• Compito assegnato A
Nell'articolo su Elio e Le Storie Tese, in quale piazza suonerà la band venerdì alle 21?
• Compito assegnato B
Per favore, ripeti dall'articolo su Elio e Le Storie Tese il passo che comincia con "Faso, ma non" e prosegue fino a "siete sul palco?".

• Brano del documento
-*-*-

L'ANALISI
TANTA ROBBA FESTIVAL
04 Settembre 2024 - 14:38
CREMONA - «Salire sul palco e schiacciare ‘play’ su una base è come proporre ogni sera uno standard sempre uguale, come l’hamburger del fast food. Io preferisco le tagliatelle della nonna». Faso, storico bassista di Elio e Le Storie Tese, sintetizza in una frase tutto l’amore della band per la musica suonata dal vivo. Dopo un concerto acclamatissimo tenuto al Teatro Ponchielli lo scorso novembre, la formazione milanese più folle e funambolica della musica italiana torna in città venerdì alle ore 21 in piazza del Comune con una nuova data del tour Mi resta un solo dente e cerco di riavvitarlo, uno show in cui il gruppo, su una scenografia studiata nel dettaglio, saprà raccontare il nostro tempo in modo ironico e dissacrante.
Faso, ma non vi dovevate sciogliere?
«Lo scioglimento era stato attuato nel 2017, poi è arrivato il Covid e noi non pensavamo di tornare a suonare. Bisogna dire grazie al Trio Medusa che ci ha coinvolto con il primo Concertozzo, una festa che ci ha dato un tale entusiasmo da spingerci a tornare a suonare del vivo. E così abbiamo fatto».
Oggi quanto conta il divertimento quando siete sul palco?

-*-*-

• Dati forniti

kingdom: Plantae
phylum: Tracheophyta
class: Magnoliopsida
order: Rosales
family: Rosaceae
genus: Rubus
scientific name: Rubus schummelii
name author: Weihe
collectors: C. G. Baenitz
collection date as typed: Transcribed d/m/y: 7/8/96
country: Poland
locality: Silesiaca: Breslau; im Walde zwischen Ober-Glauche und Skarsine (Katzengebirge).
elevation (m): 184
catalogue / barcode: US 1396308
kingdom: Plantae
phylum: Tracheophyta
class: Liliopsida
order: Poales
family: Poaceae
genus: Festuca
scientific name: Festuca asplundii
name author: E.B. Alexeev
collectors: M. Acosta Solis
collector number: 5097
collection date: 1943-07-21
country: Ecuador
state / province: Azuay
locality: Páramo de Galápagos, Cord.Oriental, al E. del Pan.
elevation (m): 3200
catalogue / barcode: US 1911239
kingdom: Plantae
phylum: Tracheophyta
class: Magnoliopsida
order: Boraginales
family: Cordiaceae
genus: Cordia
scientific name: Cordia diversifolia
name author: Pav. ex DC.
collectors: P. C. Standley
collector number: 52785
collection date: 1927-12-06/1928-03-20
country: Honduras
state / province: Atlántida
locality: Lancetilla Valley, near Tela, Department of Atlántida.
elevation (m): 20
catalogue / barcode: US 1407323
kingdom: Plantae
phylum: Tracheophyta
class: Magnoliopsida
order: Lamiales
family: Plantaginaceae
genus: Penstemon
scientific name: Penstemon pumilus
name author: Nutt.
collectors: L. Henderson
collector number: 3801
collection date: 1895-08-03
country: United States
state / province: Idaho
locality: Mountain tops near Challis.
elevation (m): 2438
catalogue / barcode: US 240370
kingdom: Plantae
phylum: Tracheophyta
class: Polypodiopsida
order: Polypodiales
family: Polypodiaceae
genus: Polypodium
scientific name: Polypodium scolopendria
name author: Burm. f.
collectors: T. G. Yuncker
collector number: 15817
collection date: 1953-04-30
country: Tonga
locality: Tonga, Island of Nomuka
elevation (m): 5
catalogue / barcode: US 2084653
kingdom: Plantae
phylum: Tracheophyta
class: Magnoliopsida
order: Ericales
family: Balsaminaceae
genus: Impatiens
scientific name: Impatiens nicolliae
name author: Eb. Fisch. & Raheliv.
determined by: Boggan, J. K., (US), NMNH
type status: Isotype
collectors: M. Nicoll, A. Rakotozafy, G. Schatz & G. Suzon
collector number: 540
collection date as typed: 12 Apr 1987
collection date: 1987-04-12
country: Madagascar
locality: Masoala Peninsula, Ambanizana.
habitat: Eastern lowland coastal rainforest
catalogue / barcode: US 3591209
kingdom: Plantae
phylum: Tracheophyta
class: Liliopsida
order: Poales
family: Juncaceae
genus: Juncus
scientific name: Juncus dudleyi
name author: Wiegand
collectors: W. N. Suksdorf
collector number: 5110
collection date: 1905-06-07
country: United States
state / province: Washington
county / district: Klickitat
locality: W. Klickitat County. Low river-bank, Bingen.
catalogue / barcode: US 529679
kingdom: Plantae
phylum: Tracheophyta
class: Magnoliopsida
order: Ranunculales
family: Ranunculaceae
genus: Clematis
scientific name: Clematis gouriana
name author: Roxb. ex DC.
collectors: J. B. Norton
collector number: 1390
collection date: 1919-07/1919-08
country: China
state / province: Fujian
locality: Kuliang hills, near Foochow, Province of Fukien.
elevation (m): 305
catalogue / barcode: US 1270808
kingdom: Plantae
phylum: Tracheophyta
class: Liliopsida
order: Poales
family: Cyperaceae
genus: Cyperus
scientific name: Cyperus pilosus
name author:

-*-*-

• Risposta A
In piazza del Comune.

• Risposta B
Faso, ma non vi dovevate sciogliere?
«Lo scioglimento era stato attuato nel 2017, poi è arrivato il Covid e noi non pensavamo di tornare a suonare. Bisogna dire grazie al Trio Medusa che ci ha coinvolto con il primo Concertozzo, una festa che ci ha dato un tale entusiasmo da spingerci a tornare a suonare del vivo. E così abbiamo fatto».
Oggi quanto conta il divertimento quando siete sul palco?